Existait aussi une solidarité du quartier et du village, pour donner un coup de main rémunéré ou échangé contre d’autres services ou fournitures (charrois, lait pommes de terre, fumier...) aide fournie toujours en période de travail intense ou à l’occasion d’un événement exceptionnel : accident, décès, fête familiale...
La vie familiale : sur le plan alimentaire, la famille vivait beaucoup en autarcie : lait et produits laitiers, œufs, volailles, viande de porc et charcuterie, souvent base de l’alimentation carnée tous les jours de la semaine avec poisson le vendredi et souvent volaille ou lapin le dimanche, légumes du jardin, fruits. Chaque ferme possédait quelques arbres fruitiers... Pour la boisson, depuis longtemps déjà dans la région, la vigne avait disparu et ne fournissait plus de vin. En Argonne le cidre était encore produit dans beaucoup de fermes, avec les pommes ramassées dans les pâtures et les poires carisées (venant de gros poiriers occupant souvent les fourrières ou les bouts de champs). Le cidre était pour les familles la boisson principale.
Certaines coutumes festives se présentaient chaque année : dans notre région, la Saint Eloi le 1er décembre (elle se fête toujours) réunissait tous les travailleurs de la terre et du métal avec Messe solennelle, bénédiction et partage ensemble de la brioche, bien arrosée... A cette occasion, chaque propriétaire de chevaux préparait une corbeille d’avoine où étaient implantés des petits pains, autant que de chevaux possédés, ils étaient bénis et distribués aux animaux au repas de midi. Dans de nombreux villages à la Saint Eloi, toute la communauté se rassemblait pour un repas en commun, parfois accompagné de jeux ou d’un bal.
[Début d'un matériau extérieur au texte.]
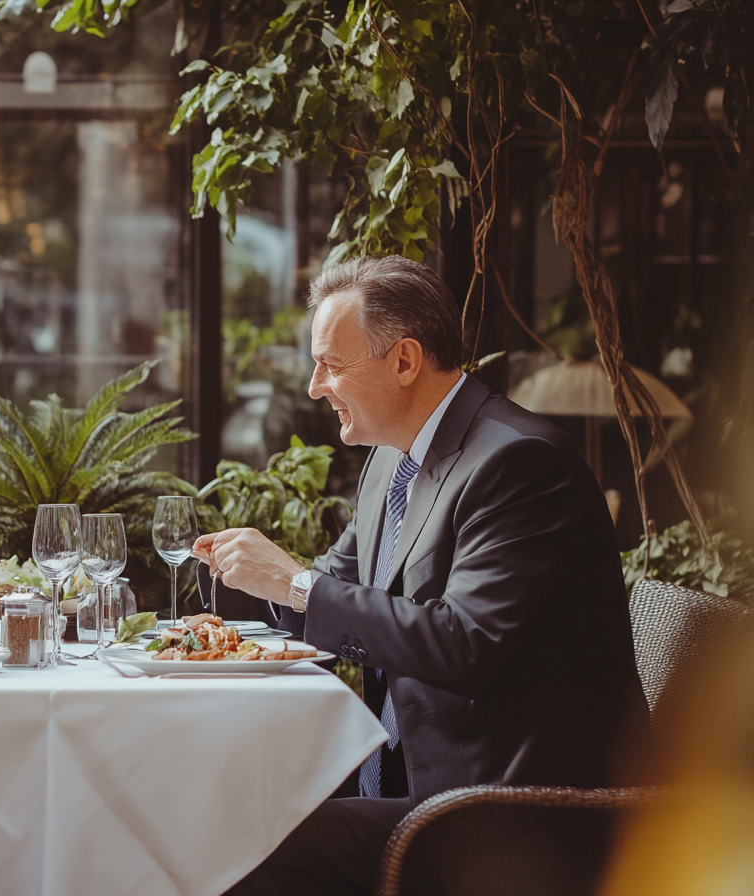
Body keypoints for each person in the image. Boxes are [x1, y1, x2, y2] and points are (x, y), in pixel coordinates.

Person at [197, 256, 648, 896]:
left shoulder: (518, 462)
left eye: (332, 364)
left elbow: (466, 643)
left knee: (247, 842)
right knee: (218, 799)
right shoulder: (393, 459)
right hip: (418, 783)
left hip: (509, 813)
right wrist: (257, 590)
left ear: (405, 362)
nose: (314, 386)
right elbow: (337, 586)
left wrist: (296, 583)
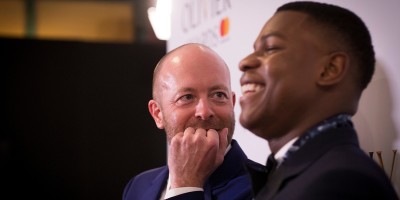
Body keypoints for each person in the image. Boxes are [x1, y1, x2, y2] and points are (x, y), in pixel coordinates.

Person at [238, 1, 399, 200]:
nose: (244, 62)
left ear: (330, 69)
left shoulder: (341, 183)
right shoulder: (303, 176)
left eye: (270, 48)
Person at [122, 43, 265, 200]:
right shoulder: (138, 186)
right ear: (157, 114)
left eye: (218, 95)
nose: (204, 112)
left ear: (231, 102)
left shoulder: (266, 187)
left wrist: (186, 185)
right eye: (187, 97)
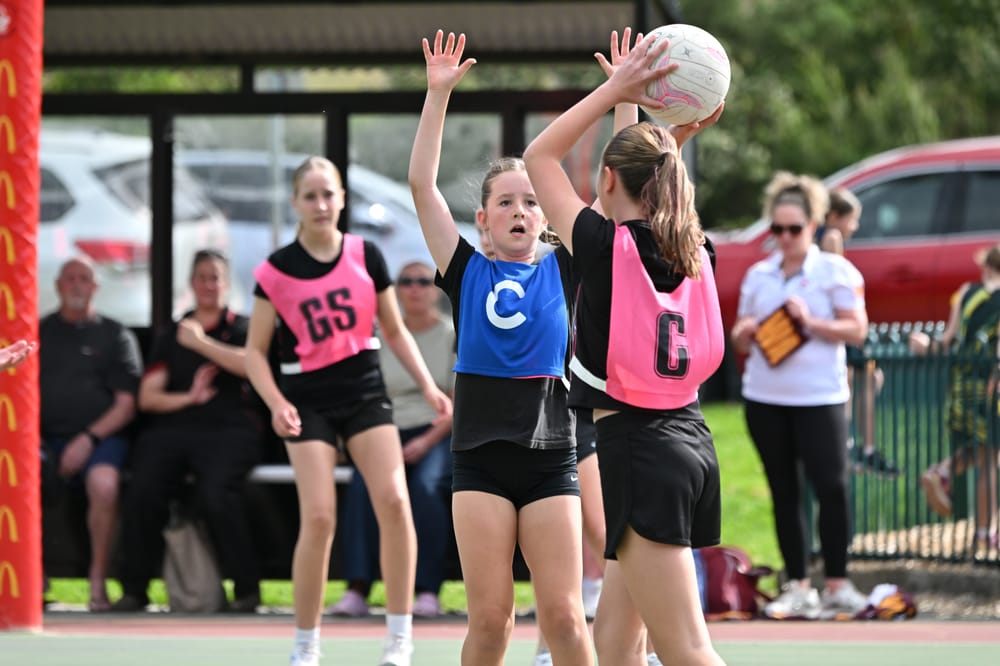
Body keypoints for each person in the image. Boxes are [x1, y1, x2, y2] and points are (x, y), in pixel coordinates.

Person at [524, 27, 726, 666]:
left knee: (687, 650)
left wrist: (618, 89)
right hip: (685, 443)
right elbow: (659, 181)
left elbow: (539, 158)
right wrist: (662, 127)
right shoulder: (694, 249)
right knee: (615, 647)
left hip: (639, 448)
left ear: (607, 180)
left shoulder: (603, 249)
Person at [409, 30, 592, 666]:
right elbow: (421, 186)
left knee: (566, 617)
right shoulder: (465, 272)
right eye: (506, 202)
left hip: (549, 457)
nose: (521, 210)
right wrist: (438, 96)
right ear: (483, 219)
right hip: (481, 461)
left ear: (547, 217)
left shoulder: (564, 268)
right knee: (491, 621)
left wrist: (618, 98)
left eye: (532, 202)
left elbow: (617, 203)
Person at [245, 155, 451, 666]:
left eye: (328, 194)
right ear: (295, 202)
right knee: (318, 517)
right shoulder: (275, 271)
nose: (320, 204)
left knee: (395, 502)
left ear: (342, 199)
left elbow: (395, 330)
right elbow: (254, 351)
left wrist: (429, 388)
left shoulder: (366, 254)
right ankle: (305, 644)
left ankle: (399, 637)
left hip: (363, 392)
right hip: (306, 400)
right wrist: (276, 404)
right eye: (310, 195)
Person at [727, 171, 870, 620]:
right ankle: (797, 583)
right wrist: (745, 333)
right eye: (777, 229)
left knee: (831, 486)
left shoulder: (835, 271)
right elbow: (738, 337)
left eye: (794, 229)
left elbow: (857, 330)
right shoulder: (759, 274)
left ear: (814, 226)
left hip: (820, 397)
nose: (785, 238)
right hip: (766, 398)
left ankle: (838, 583)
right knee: (783, 490)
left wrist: (811, 322)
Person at [110, 249, 263, 613]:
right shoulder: (171, 333)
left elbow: (251, 367)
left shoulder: (243, 327)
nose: (209, 285)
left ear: (226, 284)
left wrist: (201, 344)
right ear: (192, 283)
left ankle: (246, 591)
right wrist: (189, 398)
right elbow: (148, 398)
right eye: (203, 277)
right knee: (143, 489)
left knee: (217, 494)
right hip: (174, 431)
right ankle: (135, 589)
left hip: (230, 432)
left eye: (216, 278)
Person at [329, 260, 456, 619]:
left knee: (427, 488)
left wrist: (425, 442)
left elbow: (457, 404)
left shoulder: (451, 334)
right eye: (406, 281)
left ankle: (428, 590)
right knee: (361, 486)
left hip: (434, 432)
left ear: (435, 288)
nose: (414, 288)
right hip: (382, 429)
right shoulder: (381, 335)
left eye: (422, 281)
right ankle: (357, 588)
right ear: (396, 289)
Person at [39, 257, 143, 612]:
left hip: (100, 440)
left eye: (84, 279)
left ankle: (97, 580)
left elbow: (126, 404)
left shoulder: (114, 334)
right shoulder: (39, 333)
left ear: (95, 287)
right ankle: (31, 578)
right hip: (42, 441)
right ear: (57, 286)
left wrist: (87, 439)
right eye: (70, 279)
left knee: (104, 485)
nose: (77, 286)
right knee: (14, 477)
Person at [911, 243, 1000, 550]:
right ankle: (985, 534)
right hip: (991, 385)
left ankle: (943, 471)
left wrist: (924, 345)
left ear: (985, 267)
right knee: (989, 459)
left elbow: (948, 340)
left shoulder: (965, 293)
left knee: (983, 450)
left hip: (961, 384)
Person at [815, 189, 895, 475]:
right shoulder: (831, 237)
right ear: (834, 216)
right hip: (838, 320)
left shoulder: (818, 234)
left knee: (866, 376)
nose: (855, 226)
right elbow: (833, 281)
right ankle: (856, 446)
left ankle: (855, 444)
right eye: (852, 219)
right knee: (856, 378)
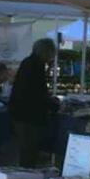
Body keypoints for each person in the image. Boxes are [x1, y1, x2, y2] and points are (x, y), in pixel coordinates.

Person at [8, 38, 58, 168]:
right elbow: (37, 93)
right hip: (29, 117)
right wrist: (53, 103)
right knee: (29, 152)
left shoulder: (28, 63)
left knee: (26, 152)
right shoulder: (36, 66)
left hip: (20, 114)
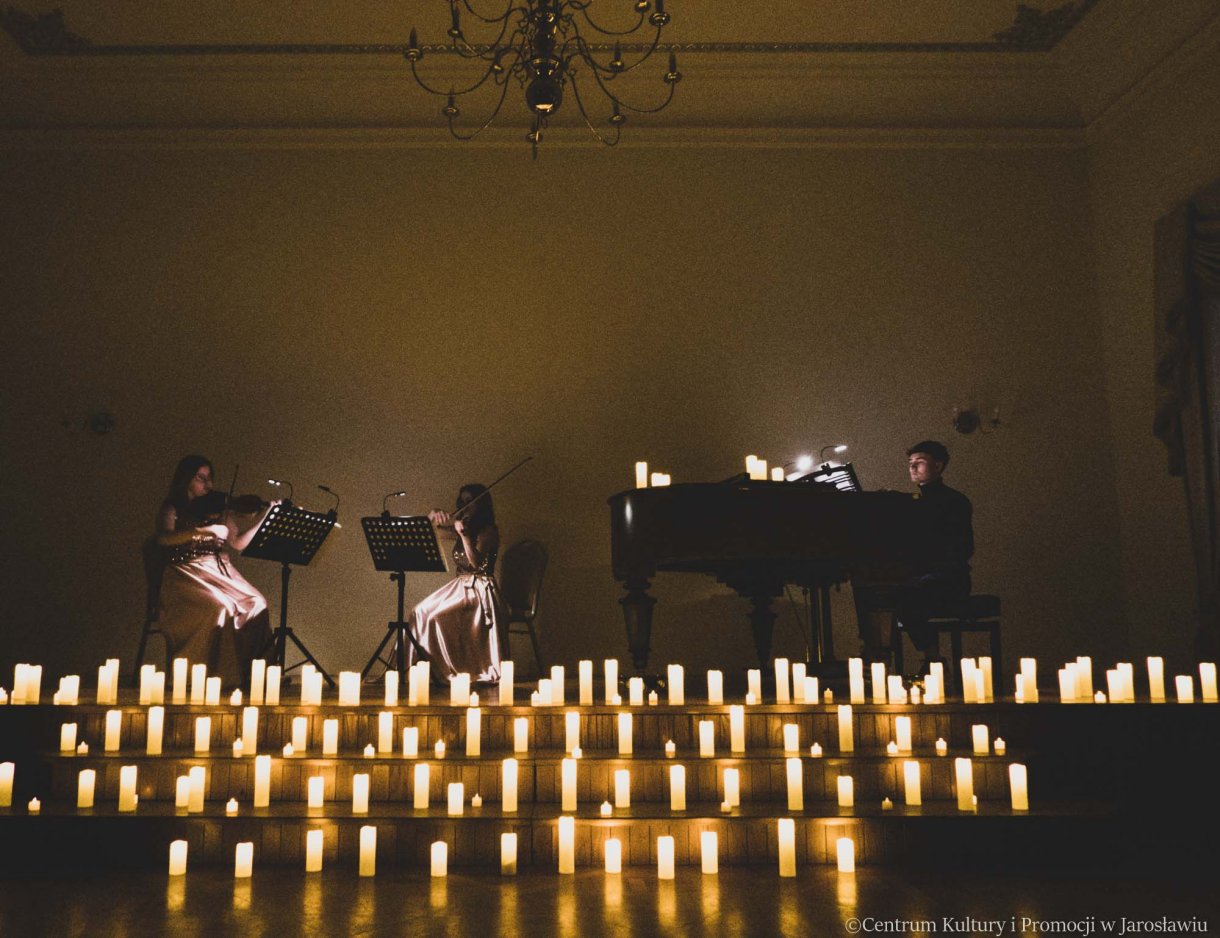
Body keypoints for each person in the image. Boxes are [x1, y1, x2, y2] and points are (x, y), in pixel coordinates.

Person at [154, 455, 273, 688]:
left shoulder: (219, 508)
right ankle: (219, 677)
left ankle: (251, 674)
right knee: (222, 608)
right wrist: (203, 531)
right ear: (186, 479)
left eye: (210, 479)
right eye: (201, 478)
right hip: (185, 574)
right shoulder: (172, 507)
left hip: (219, 570)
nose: (208, 485)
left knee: (257, 603)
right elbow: (164, 538)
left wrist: (265, 518)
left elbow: (238, 543)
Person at [854, 440, 974, 668]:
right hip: (923, 574)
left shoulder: (955, 501)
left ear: (938, 466)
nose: (912, 468)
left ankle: (932, 658)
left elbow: (962, 548)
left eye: (919, 463)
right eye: (910, 463)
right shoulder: (914, 502)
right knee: (865, 588)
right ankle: (875, 652)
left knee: (906, 596)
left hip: (950, 578)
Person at [407, 483, 506, 684]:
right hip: (460, 586)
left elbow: (476, 563)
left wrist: (464, 536)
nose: (464, 505)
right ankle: (422, 672)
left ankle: (446, 670)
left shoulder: (488, 531)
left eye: (470, 501)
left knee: (434, 617)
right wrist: (431, 517)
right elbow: (433, 532)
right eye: (462, 501)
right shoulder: (463, 527)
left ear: (481, 505)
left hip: (480, 591)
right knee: (419, 612)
A la fin de la fenaison et de la moisson, lorsque rentrait le dernier chariot de foin ou de gerbes, un bouquet de fleurs sauvages était accroché sur l’échelette avant ; c’était l’occasion pour tous ceux qui avaient participé aux travaux, de déguster une tarte préparée par la fermière, autour d’un pot de l’amitié, moments chaleureux où se racontaient histoires, anecdotes et souvenirs.